Texte fourni.

┌────────

Des crimes contre l’humanité furent commis à l’encontre des populations civiles algériennes de 1830 à1960, mais aussi des pratiques qui furent celle du nazisme comme le confirme Germaine Tillon, une des plus illustres résistantes françaises durant la seconde guerre mondiale : «Avant 1957, je n’avais jamais entendu parler de la torture. Sauf par les nazis. Je n’imaginais pas que des Français pouvaient torturer des prisonniers.

└────────

Données brutes.
┌────────

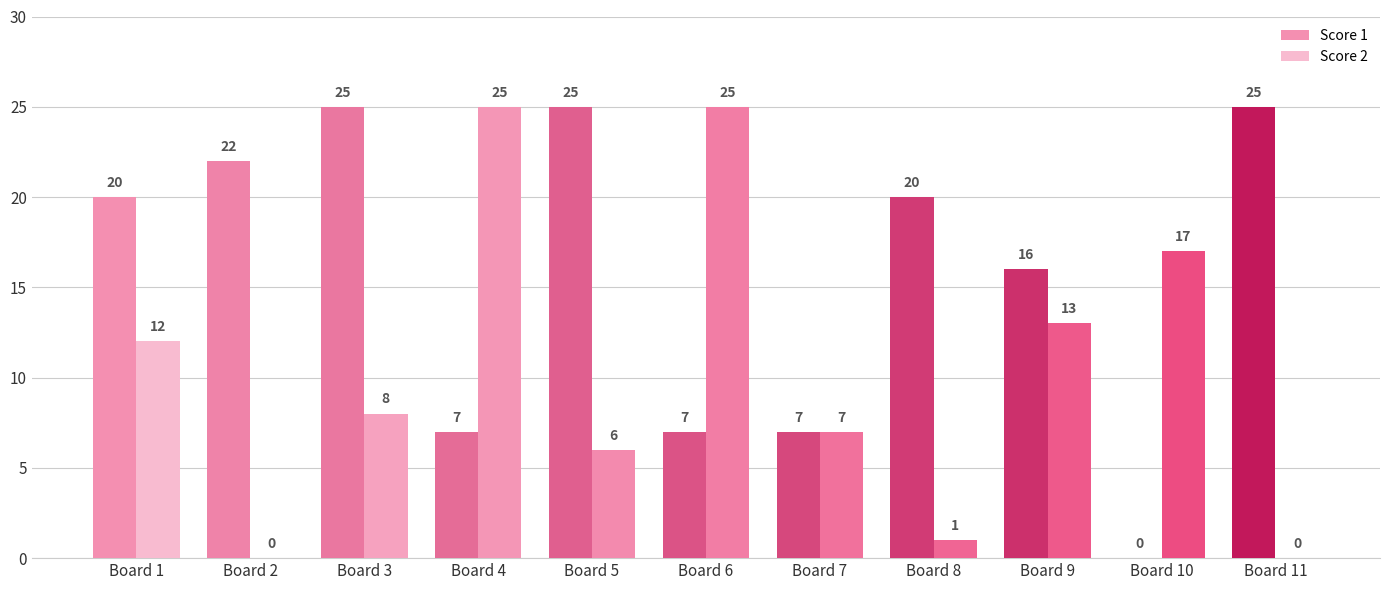

Count the Score 1 values in the range 7 to 25.

10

└────────

Consigne 1. Indiquez si chacune des affirmations suivantes concorde avec le texte sur les crimes commis en Algérie, en répondant par oui ou par non et en citant exactement les mots du texte qui tranchent. (a) Germaine Tillon est présentée comme une résistante française de la seconde guerre mondiale. (b) D’après sa déclaration, elle avait entendu des Français parler de la torture avant 1957. (c) Elle s’attendait à ce que des Français torturent des prisonniers.
Consigne 2. Prolongez le texte sur les crimes commis en Algérie à partir de la dernière phrase donnée.

Résultat attendu 1.
(a) Oui : « une des plus illustres résistantes françaises durant la seconde guerre mondiale ».
(b) Non : « Avant 1957, je n’avais jamais entendu parler de la torture. Sauf par les nazis. »
(c) Non : « Je n’imaginais pas que des Français pouvaient torturer des prisonniers. »

Résultat attendu 2.
Ce qui se passe sous mes yeux est une évidence : il y a à ce moment-là, en 1957, en Algérie, des pratiques qui furent celles du nazisme. Le nazisme que j’ai exécré et que j’ai combattu de tout mon cœur… Avec en même temps, dans l’Algérie de 1957, une volonté, impuissante, de retenir, de contrôler la cruauté. » (5). Les propos du Président Macron : propos percutants alors rapportés par le journal Le Monde du 2 octobre 2021 : «Une histoire officielle réécrite par Alger construite sur la haine de la France», « la rente mémorielle», «un système politico-militaire fatigué» et son refus catégorique de présenter des excuses aux victimes alors qu’il présentait cette colonisation comme crime contre l’humanité en 2017. Faisant dire à certains : «On ne peut que devenir schizophrène avec des volte-face de la sorte. »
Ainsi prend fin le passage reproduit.